Monday, January 26, 2009

The Drill Baby Drill Joke

Has anyone noticed that the famous republican slogan of "drill baby drill" seems to have all but disappeared lately?
It just fell off the face of the earth once gas prices plummeted. I just saw a bumper sticker in Anchorage stating "drill now, drill here, pay less for gas". What a funny joke. I can't believe that person has the gall to even drive around with that thing.
The joke might not even be as obvious in the lower 48, but here in Alaska the state government is crying themselves a river that low oil prices are hurting our state budget. Hiring freezes are in effect and everyone is worried. So when are we drilling baby?? Does Palin want the state budget tanking more?
Wonder if the dittoheads even noticed that gas prices fell WITHOUT drilling anything....
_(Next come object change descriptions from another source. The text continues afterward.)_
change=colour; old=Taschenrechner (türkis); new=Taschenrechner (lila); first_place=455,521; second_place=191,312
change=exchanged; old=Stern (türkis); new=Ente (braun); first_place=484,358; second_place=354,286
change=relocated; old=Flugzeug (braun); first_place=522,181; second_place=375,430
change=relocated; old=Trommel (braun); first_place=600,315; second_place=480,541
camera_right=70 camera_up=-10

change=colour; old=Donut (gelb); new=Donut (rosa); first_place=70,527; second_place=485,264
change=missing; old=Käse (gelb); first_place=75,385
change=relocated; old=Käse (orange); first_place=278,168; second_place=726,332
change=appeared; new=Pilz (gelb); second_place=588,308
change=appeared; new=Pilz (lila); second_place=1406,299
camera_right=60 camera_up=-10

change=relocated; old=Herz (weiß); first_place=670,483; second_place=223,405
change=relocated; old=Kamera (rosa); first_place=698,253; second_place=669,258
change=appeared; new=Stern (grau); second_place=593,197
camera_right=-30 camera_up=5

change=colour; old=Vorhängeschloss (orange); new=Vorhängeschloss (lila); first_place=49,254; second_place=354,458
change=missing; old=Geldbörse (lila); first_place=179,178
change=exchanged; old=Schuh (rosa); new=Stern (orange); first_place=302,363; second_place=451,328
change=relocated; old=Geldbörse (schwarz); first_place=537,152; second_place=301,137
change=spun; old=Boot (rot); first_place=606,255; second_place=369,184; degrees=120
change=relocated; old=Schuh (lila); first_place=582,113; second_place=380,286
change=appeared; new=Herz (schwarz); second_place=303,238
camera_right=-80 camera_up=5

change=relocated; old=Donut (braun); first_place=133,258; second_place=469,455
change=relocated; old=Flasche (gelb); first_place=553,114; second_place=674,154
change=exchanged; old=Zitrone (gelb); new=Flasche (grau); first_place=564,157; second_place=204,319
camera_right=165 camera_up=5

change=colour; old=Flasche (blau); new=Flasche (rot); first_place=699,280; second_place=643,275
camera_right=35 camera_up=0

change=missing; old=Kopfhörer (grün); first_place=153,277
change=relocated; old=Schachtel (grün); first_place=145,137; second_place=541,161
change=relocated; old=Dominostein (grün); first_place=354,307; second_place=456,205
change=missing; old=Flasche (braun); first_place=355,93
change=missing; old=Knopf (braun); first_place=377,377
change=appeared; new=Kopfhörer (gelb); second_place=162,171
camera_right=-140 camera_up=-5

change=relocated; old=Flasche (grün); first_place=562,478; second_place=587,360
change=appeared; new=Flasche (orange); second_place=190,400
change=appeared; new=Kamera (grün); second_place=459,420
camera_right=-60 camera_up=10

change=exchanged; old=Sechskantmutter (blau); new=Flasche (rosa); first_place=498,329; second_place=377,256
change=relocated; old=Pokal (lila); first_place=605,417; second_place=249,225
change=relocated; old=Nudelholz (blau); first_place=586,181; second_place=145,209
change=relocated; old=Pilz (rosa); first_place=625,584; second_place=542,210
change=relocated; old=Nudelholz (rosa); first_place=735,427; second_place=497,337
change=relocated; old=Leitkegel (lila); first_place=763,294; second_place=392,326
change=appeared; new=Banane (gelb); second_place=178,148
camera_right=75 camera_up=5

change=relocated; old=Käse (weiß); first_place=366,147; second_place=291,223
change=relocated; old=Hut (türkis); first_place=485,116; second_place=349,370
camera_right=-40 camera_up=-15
Thursday, January 22, 2009

Wake Up and Smell the Population

Well I guess I can't really say the population stinks, but what many folks don't realize is: reproduction and growth is actually causing more social strife than anyone cares to admit.
Population worries were once the popular choice for doomsday scenarios, but somehow they have fallen out of favor in recent years.
I say bring the worries back! Our whole unsustainable financial system is based on the need to grow the economy as the global population grows. As our human population blossoms, our fish are over-fished, simple resources depleted, and the bulldozers are happily plowing down more wilderness to build, build, build...
A few sourdoughs in Alaska do notice as more newcomers arrive in the great North they spoil all the fun. People become less polite, vandalism increases, hunting grounds disappear and water front property is snatched up and public access disappears--to name a few issues..
But I got news for you folks, it's not ending anytime soon--and most people are actually gung-ho about it. A quick example--everyone wants the new Home Depot or Costco to be built, so the wilderness is paved, new jobs are formed, creating a demand for more housing, causing more pavement, more box stores and more houses. I've actually heard people say: what's so wrong with creating new jobs and homes? To feed and house my family? Well the problem is- even giant Alaska doesn't have enough land to keep up an economic model based on paving, building and growing. Land runs out.
So what are your grand kids going to do for money if everything is already built up? And even worse, what if one of those grand kids wants to actually fish from a clear stream or hike in the woods, but all he has left are giant parking lots and Taco Bells. This scenario isn't as nuts as it sounds, anyone been to Northern NJ, Los Angeles, Miami, etc.. lately?

Tuesday, January 6, 2009

The Difference between cold and ALASKA COLD

I know all too well what the Lower 48 folks consider "cold & frigid weather". It means things like slushy roads and salt, "wind chill factor" freak outs, designer ear muffs, and quaint warming huts at the ski resorts. Folks fall over and faint when forecasts predict single digits or teens.

Compare this to the interesting phenomena of Alaska cold. We've been sitting in quite a spell for a few weeks now. Not all places in Alaska are crazy cold mind you. (Areas by the sea are actually very mild--like Juneau or Homer) But take anything in the interior and you learn a whole new skill set. My particular experience happens to be in the temperatures ranging from
-39 to -26 F lately.
New things you learn about in this kind of cold are:
1- how quickly a dog can poop while standing on three legs (paws hurt in cold snow)
2- electric sockets become frosty indoors
3- bathroom vent freezes shut
4- daily visits to the roof in order to unclog the sewer vent (frozen sewer steam)
5- watch out for metal cold burns--door knobs, car grills
6- no sort of adhesive sticks, so good luck trying to glue/stick any sort of heating coils to all the auto apparatus that has frozen shut.
7- your car won't start after 24 hours without a block heater--this leads to all the auto shenanigans most Alaskans engage in at these temps.
Auto games include: jump starting every morning (espec. a diesel)
spraying starter fluid into the air filter
tarping a car and sticking space heaters underneath it
pushing the car to a heated garage to thaw out
8-Snot and noses freeze shut, but so far the dogs have never come indoors with a "peestickle" sticking to them. So I believe one can pee without worry in an outhouse....but who knows at -45???